Le 3 mai 1908, les suffragistes parisiennes envahirent la section électorale de la rue Paul-Baudry, la section électorale de la mairie du 2e arrondissement, la section électorale de la mairie du 1er arrondissement, et l’une d’entre elles, mit la main sur les urnes et tenta de les culbuter.

Ce ne fut qu’à la section électorale de la place Baudoyer, 4e arrondissement, qu’Hubertine Auclert parvint enfin à s’emparer de l’urne qu’elle secoua, renversa et jeta violemment à terre en disant : « Ces urnes sont illégales ! elles ne contiennent que des bulletins de votes masculins ! alors que les femmes ont comme les hommes des intérêts à défendre à l’Hôtel de Ville. »

Immédiatement arrêtée, Hubertine Auclert fut conduite au commissariat où procès-verbal fut dressé contre elle.


Les femmes peuvent précipiter l’entrée de leur sexe dans la salle de vote ; pour cela, il faut que de dilettantes, elles deviennent des sectaires du féminisme.

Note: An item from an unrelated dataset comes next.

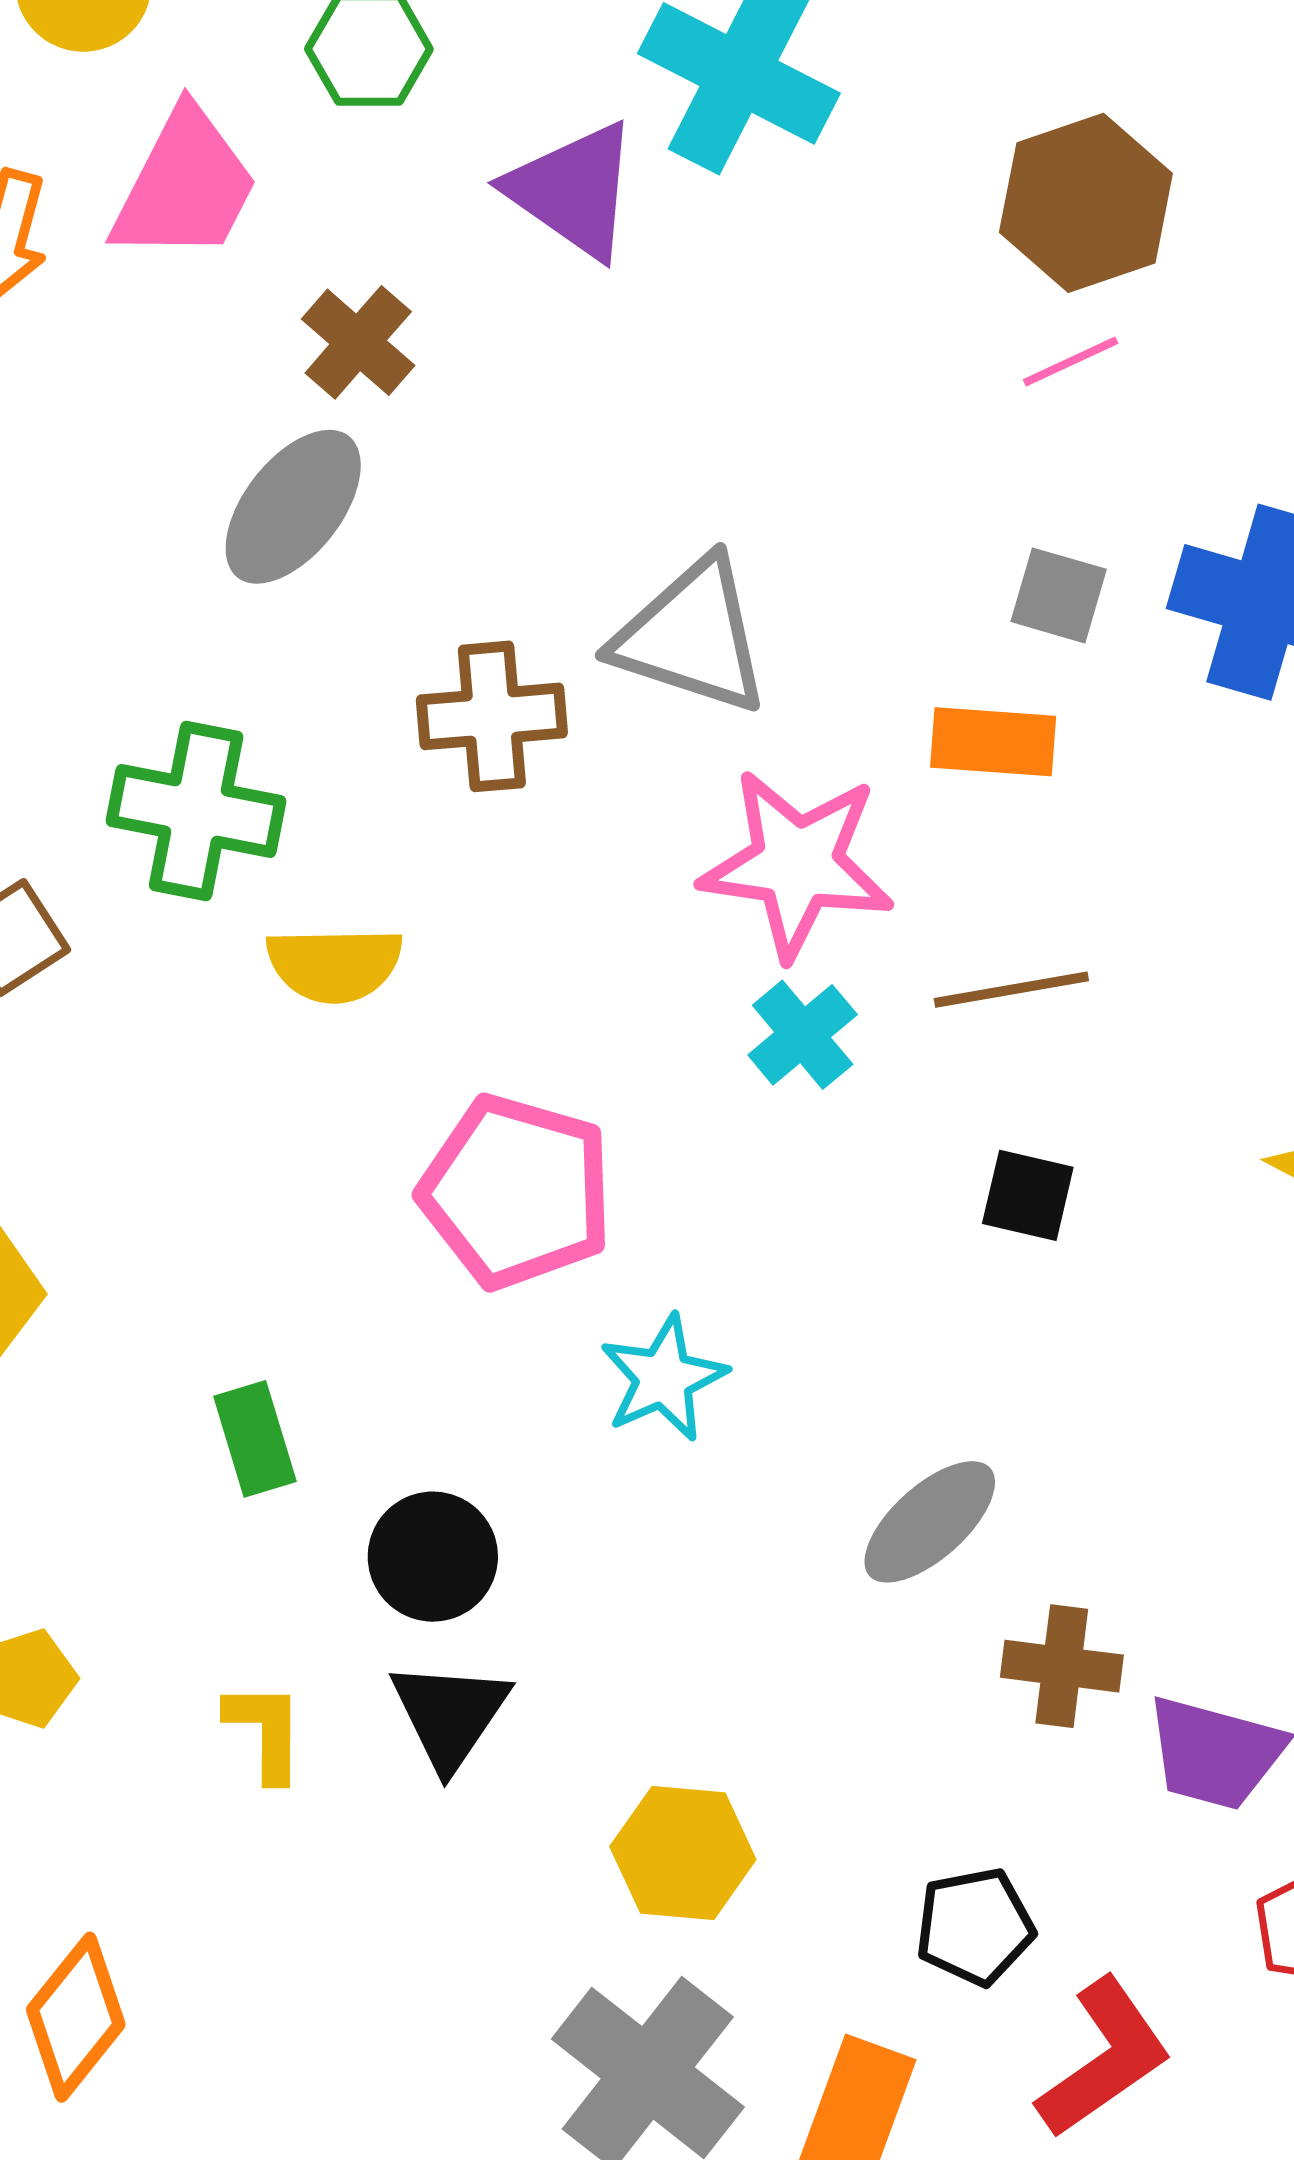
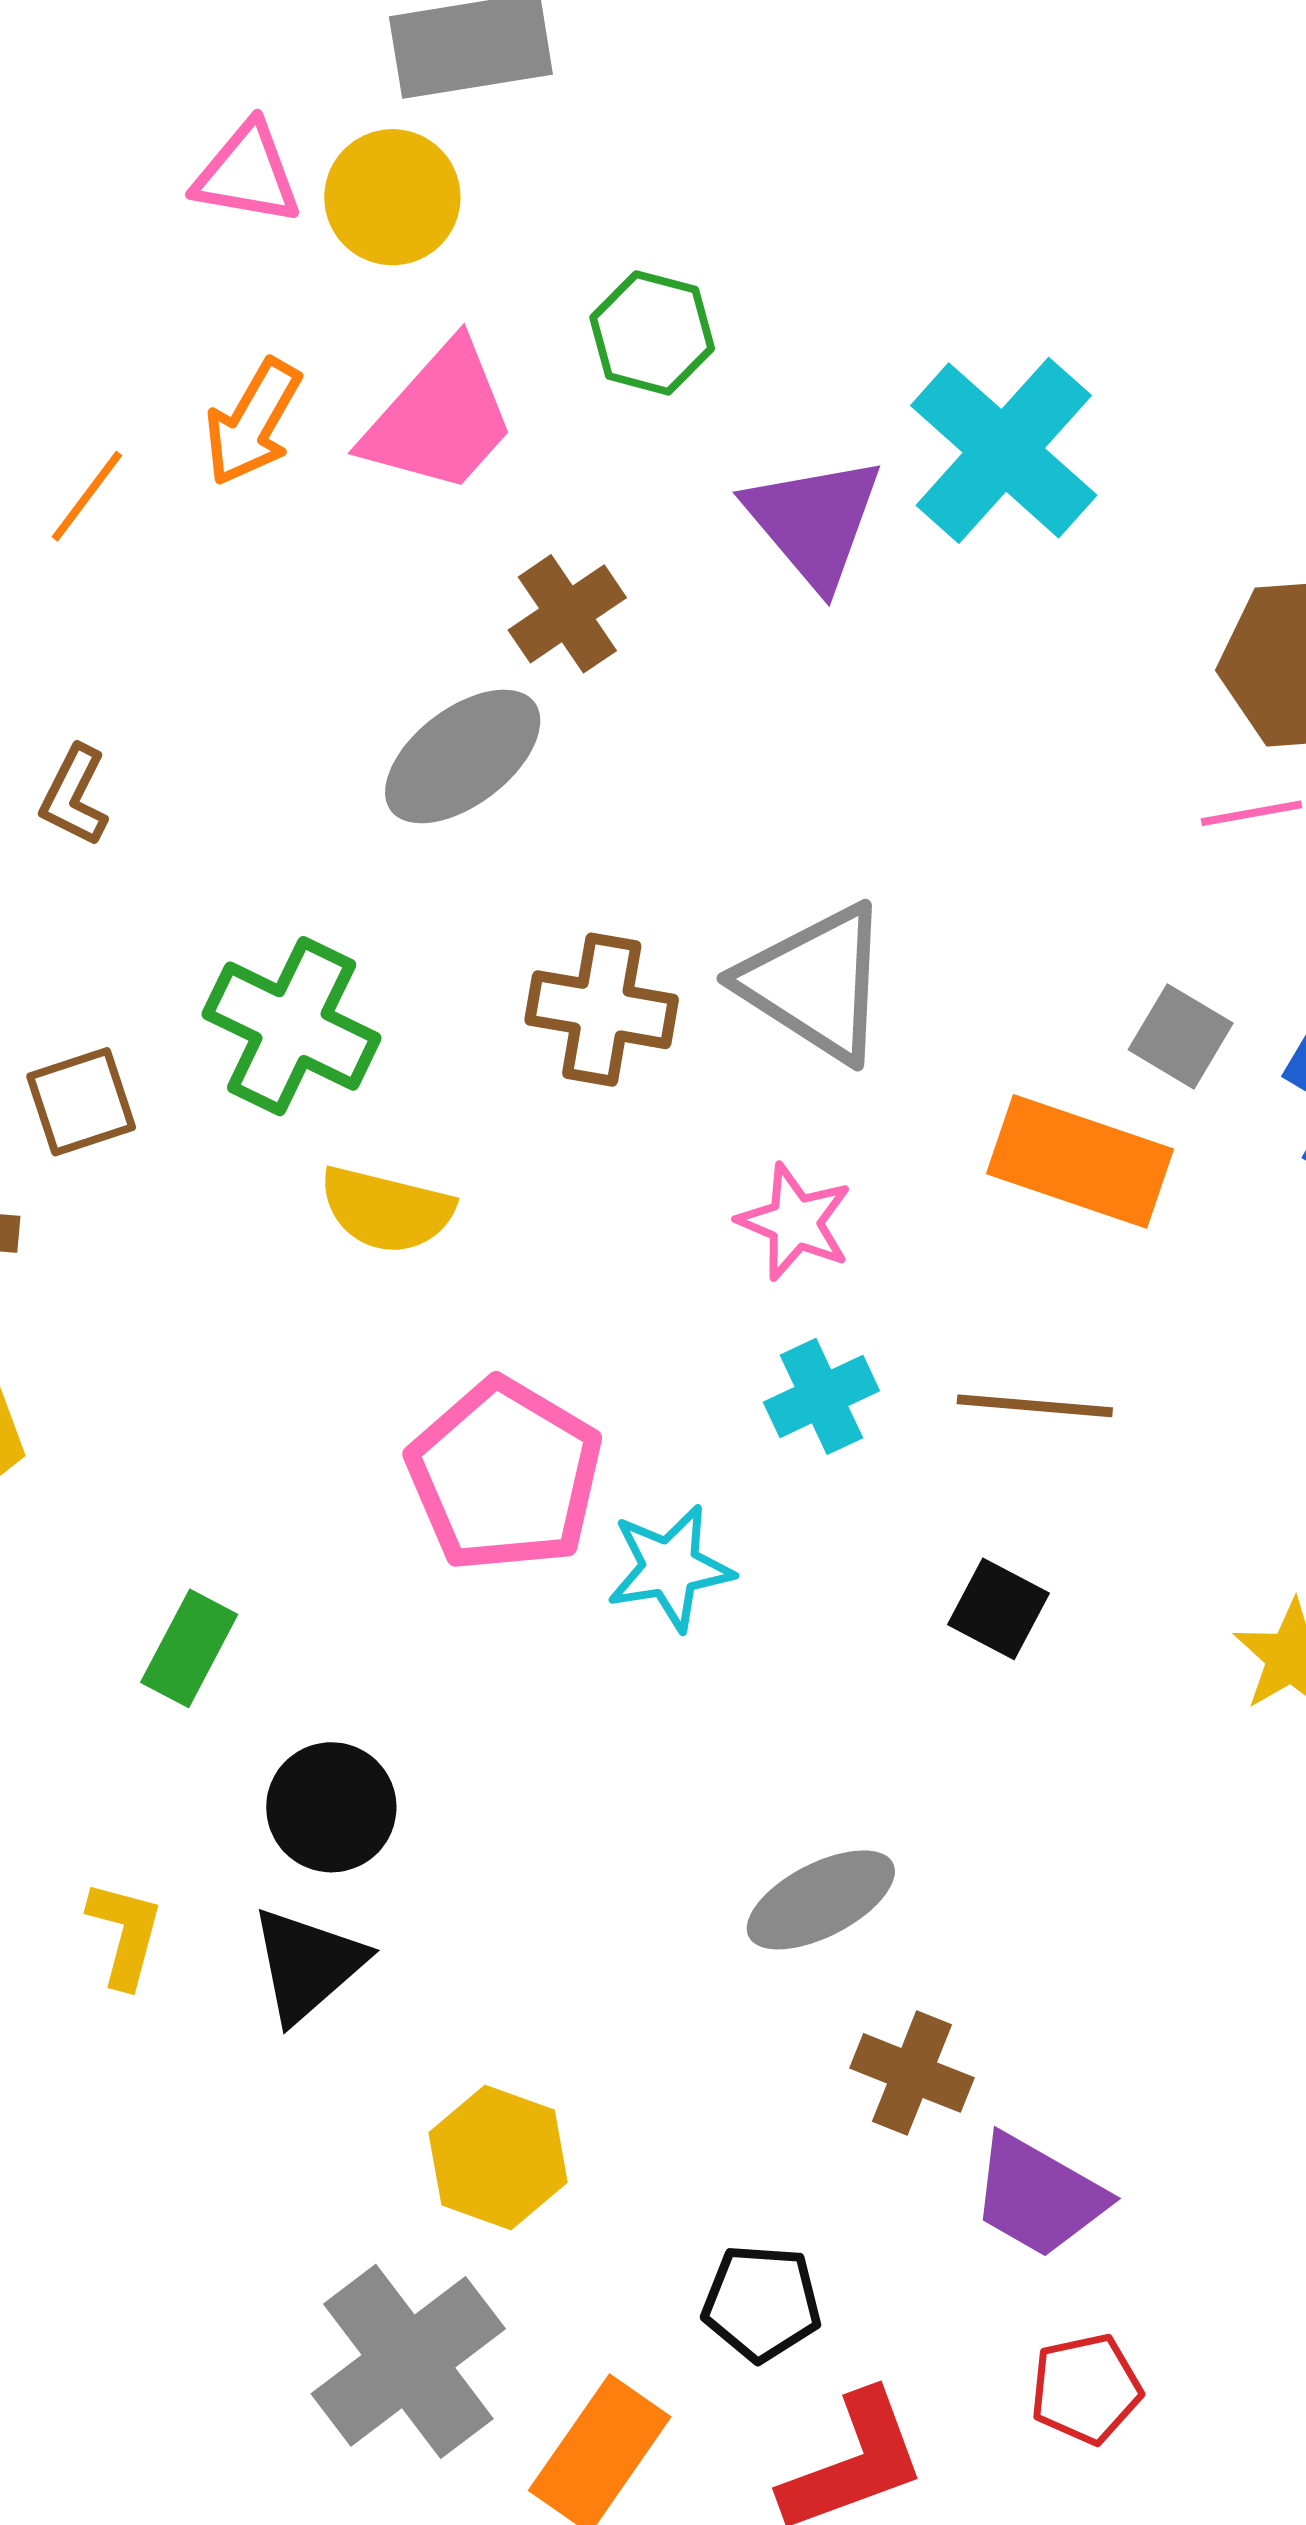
orange rectangle: (993, 742) -> (1080, 1161), size x1.4
pink star: (797, 864) -> (795, 1222), moved, size x0.6
cyan star: (663, 1378) -> (670, 1568), moved
green rectangle: (255, 1439) -> (189, 1648), turned 30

Les revendicatrices intensifieront leur propagande, si elles substituent les efforts collectifs aux efforts individuels, en faisant se fédérer tous les groupements suffragistes, en déterminant les femmes de toutes opinions, de toutes conditions — pareillement opprimées et spoliées par la loi — à s’unir pour exercer une pression sur les pouvoirs publics et forcer l’entrée du droit commun politique.